-------- Dataset excerpts

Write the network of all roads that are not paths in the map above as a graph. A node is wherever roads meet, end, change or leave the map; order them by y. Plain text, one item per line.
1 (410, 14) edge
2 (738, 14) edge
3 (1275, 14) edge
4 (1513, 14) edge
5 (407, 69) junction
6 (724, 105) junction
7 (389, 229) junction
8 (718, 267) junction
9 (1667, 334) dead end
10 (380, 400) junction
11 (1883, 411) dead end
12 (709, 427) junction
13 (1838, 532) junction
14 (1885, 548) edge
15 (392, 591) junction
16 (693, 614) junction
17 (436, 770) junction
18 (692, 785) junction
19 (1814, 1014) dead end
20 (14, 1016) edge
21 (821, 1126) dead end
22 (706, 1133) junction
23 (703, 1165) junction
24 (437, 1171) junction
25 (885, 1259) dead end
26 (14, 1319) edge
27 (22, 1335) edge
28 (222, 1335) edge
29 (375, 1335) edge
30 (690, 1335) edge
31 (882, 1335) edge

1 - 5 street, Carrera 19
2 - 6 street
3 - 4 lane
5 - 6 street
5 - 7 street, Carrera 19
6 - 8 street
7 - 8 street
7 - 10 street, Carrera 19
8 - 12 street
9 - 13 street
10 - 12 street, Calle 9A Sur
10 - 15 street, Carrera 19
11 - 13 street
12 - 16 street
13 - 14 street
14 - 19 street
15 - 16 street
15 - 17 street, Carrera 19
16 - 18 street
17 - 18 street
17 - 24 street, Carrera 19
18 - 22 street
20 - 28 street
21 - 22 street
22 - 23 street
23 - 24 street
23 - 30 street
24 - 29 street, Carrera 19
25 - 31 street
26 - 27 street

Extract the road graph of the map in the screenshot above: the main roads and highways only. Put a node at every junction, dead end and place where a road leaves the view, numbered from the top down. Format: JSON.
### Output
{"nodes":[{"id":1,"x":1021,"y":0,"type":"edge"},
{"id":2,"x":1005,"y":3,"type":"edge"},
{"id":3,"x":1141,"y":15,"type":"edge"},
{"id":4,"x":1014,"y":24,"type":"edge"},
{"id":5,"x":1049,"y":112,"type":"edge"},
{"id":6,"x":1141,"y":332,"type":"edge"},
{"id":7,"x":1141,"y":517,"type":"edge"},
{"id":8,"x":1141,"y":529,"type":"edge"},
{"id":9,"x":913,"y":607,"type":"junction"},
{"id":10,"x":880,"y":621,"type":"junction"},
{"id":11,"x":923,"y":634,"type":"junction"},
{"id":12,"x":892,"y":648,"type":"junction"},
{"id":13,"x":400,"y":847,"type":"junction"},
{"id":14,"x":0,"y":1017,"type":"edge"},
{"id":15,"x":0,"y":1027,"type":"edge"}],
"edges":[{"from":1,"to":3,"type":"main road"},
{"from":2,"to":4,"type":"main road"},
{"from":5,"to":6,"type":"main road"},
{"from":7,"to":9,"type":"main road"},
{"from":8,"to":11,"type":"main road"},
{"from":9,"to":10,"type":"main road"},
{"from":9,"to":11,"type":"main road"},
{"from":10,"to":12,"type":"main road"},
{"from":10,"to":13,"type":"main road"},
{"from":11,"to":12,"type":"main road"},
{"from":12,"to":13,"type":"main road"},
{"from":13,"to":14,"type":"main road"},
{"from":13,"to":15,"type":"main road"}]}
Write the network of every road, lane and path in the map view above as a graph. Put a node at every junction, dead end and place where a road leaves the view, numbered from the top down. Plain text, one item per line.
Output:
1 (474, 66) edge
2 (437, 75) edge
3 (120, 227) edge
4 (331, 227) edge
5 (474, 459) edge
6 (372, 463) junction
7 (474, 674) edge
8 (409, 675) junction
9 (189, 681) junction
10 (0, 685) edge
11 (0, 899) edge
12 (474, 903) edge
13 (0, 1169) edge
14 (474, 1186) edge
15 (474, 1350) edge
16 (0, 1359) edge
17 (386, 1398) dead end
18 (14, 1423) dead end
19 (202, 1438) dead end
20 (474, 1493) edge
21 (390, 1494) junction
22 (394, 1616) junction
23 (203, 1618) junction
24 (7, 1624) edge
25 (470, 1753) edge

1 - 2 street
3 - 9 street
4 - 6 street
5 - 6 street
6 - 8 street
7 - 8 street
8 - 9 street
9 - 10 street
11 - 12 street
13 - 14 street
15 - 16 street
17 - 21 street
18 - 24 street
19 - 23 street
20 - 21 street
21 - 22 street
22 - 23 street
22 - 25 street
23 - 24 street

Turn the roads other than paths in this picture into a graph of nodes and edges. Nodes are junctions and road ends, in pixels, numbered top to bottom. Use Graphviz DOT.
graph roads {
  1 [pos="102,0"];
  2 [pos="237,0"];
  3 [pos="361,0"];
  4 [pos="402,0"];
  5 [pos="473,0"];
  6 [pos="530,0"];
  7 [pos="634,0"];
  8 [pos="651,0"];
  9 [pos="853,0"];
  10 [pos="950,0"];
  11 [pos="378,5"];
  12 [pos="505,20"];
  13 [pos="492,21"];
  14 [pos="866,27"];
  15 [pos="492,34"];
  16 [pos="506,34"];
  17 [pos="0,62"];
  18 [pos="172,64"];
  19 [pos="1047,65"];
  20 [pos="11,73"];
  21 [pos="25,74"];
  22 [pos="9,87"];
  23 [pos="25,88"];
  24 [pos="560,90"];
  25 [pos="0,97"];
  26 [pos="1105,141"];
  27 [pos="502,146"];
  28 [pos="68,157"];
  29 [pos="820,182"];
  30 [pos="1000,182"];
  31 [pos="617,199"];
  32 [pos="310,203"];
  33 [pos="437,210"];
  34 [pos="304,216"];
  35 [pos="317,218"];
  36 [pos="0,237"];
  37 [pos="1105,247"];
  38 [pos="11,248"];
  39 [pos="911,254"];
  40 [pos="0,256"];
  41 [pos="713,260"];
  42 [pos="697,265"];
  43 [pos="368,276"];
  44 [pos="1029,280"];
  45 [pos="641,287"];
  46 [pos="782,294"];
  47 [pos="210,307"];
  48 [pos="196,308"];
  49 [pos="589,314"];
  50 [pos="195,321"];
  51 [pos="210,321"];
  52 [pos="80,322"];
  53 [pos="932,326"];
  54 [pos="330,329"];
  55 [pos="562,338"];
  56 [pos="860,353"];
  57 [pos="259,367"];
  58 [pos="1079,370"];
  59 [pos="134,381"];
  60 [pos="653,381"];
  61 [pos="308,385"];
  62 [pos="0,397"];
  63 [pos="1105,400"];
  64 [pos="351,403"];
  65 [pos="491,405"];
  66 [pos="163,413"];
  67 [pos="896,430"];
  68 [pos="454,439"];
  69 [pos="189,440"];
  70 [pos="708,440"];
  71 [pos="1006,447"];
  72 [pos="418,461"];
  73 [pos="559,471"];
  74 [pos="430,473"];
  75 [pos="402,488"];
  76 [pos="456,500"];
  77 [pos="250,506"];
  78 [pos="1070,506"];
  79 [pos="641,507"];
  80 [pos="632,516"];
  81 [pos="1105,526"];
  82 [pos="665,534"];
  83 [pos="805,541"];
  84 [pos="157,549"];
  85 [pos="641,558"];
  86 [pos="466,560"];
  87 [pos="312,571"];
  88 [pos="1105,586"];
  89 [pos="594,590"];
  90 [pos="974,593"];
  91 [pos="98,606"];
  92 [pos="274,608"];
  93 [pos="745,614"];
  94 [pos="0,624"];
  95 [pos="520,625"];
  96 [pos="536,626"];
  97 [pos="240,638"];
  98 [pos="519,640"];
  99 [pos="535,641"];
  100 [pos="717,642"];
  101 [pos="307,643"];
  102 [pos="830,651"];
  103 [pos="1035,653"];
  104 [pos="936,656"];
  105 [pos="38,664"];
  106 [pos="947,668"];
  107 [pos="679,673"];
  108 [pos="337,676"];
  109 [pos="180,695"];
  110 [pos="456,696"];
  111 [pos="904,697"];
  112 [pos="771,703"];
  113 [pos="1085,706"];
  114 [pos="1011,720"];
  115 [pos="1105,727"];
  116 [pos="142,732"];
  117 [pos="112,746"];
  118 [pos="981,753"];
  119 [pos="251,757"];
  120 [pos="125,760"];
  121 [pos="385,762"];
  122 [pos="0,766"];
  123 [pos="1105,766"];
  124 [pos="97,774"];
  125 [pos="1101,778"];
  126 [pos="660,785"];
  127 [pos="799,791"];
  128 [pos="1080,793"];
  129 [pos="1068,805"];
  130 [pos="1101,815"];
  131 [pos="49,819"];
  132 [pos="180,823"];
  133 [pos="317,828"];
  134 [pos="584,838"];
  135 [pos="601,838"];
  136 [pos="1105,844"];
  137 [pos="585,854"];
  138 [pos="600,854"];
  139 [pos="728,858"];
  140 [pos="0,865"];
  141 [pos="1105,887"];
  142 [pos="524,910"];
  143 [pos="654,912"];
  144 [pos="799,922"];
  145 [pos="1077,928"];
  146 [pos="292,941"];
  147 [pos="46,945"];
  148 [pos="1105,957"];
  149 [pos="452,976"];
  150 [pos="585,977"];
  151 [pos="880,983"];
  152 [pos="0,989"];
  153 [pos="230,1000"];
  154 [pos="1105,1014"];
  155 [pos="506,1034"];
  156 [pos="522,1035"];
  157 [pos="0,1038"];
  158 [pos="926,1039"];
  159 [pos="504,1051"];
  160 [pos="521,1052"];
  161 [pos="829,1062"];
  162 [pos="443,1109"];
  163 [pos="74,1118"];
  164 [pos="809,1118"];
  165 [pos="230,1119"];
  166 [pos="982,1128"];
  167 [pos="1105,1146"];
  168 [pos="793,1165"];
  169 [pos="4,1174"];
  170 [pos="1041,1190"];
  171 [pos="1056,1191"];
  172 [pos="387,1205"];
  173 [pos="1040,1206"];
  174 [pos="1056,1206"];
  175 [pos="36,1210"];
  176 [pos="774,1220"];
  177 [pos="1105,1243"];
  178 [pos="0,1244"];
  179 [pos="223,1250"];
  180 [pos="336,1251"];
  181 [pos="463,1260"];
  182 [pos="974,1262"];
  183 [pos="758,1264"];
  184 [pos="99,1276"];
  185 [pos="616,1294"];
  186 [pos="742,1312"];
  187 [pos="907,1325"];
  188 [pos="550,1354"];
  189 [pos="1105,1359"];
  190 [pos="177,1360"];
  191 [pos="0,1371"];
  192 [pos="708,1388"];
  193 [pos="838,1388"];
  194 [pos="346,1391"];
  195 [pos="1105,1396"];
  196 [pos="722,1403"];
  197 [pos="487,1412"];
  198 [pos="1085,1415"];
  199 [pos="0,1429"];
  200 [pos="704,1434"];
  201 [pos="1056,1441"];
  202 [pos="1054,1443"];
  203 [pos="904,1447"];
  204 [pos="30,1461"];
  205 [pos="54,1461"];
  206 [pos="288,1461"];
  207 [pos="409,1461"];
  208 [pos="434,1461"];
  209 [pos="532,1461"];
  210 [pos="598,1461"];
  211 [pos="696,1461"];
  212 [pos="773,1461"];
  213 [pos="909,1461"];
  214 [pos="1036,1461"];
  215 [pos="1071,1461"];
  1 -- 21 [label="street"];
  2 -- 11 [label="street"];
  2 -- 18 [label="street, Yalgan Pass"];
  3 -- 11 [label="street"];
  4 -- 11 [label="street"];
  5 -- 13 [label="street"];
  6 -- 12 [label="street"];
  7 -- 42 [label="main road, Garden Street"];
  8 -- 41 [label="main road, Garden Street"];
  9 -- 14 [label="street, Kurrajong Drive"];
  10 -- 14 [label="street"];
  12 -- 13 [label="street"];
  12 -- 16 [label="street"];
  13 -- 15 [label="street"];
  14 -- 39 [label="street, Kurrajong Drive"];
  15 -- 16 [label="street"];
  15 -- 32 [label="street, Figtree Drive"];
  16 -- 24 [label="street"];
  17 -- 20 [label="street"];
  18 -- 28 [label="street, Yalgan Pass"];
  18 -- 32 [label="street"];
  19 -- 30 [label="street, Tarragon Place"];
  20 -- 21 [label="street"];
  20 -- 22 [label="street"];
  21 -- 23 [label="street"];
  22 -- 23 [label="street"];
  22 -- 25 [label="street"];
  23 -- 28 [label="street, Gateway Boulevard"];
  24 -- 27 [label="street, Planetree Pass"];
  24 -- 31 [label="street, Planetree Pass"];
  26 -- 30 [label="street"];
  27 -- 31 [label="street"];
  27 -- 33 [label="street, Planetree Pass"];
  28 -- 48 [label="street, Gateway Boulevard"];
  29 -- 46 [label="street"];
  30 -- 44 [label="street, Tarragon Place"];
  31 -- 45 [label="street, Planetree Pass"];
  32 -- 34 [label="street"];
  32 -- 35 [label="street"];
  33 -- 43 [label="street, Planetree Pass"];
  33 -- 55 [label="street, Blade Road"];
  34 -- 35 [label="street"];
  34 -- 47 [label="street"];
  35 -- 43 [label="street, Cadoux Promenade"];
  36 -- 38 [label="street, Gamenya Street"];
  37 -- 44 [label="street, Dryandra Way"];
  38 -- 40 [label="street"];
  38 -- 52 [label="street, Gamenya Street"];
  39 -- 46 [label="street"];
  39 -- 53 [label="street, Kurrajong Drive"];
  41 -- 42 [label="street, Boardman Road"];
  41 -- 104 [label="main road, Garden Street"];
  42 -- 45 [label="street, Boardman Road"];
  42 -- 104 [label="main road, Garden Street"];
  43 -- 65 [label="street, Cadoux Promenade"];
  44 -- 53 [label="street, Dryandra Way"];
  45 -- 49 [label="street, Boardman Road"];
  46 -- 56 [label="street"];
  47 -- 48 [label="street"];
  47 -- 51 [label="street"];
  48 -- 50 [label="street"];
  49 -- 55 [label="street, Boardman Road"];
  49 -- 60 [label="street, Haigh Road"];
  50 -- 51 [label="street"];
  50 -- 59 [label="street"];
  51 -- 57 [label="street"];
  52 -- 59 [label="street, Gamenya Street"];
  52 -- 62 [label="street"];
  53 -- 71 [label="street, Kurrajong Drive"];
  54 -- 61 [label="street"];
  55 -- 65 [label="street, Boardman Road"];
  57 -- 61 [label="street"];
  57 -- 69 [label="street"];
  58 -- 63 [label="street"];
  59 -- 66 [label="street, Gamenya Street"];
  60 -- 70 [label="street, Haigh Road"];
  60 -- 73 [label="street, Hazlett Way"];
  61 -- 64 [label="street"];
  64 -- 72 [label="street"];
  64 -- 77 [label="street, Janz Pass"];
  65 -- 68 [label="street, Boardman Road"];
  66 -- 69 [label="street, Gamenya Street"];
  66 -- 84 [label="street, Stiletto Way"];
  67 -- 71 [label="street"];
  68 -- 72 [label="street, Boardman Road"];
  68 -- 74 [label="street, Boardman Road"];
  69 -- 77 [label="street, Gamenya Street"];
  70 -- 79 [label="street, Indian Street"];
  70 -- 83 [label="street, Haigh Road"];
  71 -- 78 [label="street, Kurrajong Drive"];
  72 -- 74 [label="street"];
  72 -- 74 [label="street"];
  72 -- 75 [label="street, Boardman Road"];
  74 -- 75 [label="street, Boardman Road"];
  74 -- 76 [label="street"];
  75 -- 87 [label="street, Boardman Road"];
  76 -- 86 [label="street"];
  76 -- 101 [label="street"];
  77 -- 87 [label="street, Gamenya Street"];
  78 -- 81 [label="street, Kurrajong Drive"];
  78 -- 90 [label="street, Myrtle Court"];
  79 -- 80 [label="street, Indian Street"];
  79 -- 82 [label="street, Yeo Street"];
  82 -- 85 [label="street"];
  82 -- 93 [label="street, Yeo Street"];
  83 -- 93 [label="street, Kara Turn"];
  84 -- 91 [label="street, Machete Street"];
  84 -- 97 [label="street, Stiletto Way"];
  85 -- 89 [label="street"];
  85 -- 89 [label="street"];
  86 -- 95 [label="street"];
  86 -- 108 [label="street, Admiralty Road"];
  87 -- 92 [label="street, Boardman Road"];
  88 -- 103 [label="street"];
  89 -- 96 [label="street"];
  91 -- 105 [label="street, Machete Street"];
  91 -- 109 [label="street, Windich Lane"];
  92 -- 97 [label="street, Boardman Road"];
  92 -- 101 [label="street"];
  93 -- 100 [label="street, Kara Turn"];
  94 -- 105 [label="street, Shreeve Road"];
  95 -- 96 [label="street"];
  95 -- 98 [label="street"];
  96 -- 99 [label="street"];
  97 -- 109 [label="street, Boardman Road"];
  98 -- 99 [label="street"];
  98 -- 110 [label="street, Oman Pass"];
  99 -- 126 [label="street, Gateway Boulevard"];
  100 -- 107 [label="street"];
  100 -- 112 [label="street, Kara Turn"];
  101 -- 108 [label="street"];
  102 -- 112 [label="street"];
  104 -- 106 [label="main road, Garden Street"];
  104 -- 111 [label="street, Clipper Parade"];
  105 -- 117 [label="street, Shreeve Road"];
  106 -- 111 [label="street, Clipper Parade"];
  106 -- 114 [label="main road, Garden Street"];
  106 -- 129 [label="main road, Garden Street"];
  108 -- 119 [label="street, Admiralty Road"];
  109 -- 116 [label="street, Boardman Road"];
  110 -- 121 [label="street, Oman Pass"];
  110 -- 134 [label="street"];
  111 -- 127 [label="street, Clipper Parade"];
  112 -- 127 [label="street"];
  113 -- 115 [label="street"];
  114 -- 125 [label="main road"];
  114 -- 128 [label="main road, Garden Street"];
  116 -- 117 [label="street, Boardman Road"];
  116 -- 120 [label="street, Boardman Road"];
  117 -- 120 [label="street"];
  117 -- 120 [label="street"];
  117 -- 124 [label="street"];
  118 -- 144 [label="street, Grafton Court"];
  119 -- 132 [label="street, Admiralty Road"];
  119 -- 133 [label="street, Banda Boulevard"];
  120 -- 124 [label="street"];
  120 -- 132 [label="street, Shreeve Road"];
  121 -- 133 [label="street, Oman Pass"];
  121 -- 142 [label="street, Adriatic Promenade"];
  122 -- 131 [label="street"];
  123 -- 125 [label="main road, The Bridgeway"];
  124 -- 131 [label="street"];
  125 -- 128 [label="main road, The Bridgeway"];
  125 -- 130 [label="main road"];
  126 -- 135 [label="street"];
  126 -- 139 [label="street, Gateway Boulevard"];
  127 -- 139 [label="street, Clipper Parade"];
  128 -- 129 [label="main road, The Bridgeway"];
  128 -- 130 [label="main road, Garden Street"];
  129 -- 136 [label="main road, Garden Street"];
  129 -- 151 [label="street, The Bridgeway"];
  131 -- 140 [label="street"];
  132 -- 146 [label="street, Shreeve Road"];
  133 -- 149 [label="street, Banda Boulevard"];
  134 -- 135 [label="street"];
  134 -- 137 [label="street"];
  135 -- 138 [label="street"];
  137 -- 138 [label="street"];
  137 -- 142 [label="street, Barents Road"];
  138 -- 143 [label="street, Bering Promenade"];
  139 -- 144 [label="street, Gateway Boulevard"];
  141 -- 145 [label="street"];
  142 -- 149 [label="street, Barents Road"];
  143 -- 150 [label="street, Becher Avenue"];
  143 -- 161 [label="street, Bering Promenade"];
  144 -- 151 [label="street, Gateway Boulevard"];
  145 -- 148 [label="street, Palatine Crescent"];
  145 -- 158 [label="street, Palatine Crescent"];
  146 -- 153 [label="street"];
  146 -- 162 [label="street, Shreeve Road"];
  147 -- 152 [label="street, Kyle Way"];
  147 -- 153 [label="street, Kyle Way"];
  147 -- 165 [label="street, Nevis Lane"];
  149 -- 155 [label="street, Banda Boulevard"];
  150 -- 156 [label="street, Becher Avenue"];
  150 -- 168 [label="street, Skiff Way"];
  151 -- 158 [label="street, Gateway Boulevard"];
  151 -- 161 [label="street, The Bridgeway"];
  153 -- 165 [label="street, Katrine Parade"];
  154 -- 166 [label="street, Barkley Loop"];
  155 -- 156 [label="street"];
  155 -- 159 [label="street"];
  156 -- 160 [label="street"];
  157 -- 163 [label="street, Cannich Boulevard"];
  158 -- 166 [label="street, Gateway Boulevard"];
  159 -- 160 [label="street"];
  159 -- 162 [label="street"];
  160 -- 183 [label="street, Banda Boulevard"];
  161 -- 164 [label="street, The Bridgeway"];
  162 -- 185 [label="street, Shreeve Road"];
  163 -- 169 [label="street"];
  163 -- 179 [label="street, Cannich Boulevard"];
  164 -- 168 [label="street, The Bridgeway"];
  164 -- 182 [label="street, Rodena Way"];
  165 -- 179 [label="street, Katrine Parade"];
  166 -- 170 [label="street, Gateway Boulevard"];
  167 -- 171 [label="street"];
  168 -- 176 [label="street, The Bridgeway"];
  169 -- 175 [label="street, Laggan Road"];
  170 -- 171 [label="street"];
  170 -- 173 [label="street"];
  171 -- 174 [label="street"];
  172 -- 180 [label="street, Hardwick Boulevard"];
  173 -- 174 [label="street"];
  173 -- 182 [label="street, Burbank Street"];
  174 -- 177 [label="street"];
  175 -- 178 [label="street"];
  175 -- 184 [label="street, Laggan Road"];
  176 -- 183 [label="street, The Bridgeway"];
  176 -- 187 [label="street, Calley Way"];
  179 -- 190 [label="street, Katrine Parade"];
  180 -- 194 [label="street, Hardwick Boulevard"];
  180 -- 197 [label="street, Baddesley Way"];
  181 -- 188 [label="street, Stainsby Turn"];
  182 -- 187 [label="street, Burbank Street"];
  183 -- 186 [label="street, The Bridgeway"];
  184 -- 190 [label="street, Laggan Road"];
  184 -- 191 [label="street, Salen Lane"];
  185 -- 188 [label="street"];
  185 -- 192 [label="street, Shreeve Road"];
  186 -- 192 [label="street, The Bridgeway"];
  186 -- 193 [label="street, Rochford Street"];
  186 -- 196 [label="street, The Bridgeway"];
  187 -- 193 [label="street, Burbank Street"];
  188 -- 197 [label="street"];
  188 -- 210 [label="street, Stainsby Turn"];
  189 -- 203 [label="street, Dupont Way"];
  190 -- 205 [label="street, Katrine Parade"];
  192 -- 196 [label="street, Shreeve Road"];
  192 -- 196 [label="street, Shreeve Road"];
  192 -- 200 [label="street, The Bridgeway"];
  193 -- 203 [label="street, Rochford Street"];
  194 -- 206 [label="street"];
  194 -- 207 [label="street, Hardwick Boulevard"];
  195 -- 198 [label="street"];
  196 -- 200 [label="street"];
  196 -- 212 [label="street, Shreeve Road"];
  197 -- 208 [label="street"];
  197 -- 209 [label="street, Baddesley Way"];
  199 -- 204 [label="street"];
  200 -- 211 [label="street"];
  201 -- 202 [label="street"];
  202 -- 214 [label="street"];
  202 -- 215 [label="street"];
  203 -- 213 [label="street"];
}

----------------

▶ [Work to be completed]
Reproduce the listing above exactly as far as the line with "Extract the road", that line included.

▶ [Answer space]
Write the network of all roads that are not paths in the map above as a graph. A node is wherever roads meet, end, change or leave the map; order them by y. Plain text, one item per line.
1 (410, 14) edge
2 (738, 14) edge
3 (1275, 14) edge
4 (1513, 14) edge
5 (407, 69) junction
6 (724, 105) junction
7 (389, 229) junction
8 (718, 267) junction
9 (1667, 334) dead end
10 (380, 400) junction
11 (1883, 411) dead end
12 (709, 427) junction
13 (1838, 532) junction
14 (1885, 548) edge
15 (392, 591) junction
16 (693, 614) junction
17 (436, 770) junction
18 (692, 785) junction
19 (1814, 1014) dead end
20 (14, 1016) edge
21 (821, 1126) dead end
22 (706, 1133) junction
23 (703, 1165) junction
24 (437, 1171) junction
25 (885, 1259) dead end
26 (14, 1319) edge
27 (22, 1335) edge
28 (222, 1335) edge
29 (375, 1335) edge
30 (690, 1335) edge
31 (882, 1335) edge

1 - 5 street, Carrera 19
2 - 6 street
3 - 4 lane
5 - 6 street
5 - 7 street, Carrera 19
6 - 8 street
7 - 8 street
7 - 10 street, Carrera 19
8 - 12 street
9 - 13 street
10 - 12 street, Calle 9A Sur
10 - 15 street, Carrera 19
11 - 13 street
12 - 16 street
13 - 14 street
14 - 19 street
15 - 16 street
15 - 17 street, Carrera 19
16 - 18 street
17 - 18 street
17 - 24 street, Carrera 19
18 - 22 street
20 - 28 street
21 - 22 street
22 - 23 street
23 - 24 street
23 - 30 street
24 - 29 street, Carrera 19
25 - 31 street
26 - 27 street

Extract the road graph of the map in the screenshot above: the main roads and highways only. Put a node at every junction, dead end and place where a road leaves the view, numbered from the top down. Format: JSON.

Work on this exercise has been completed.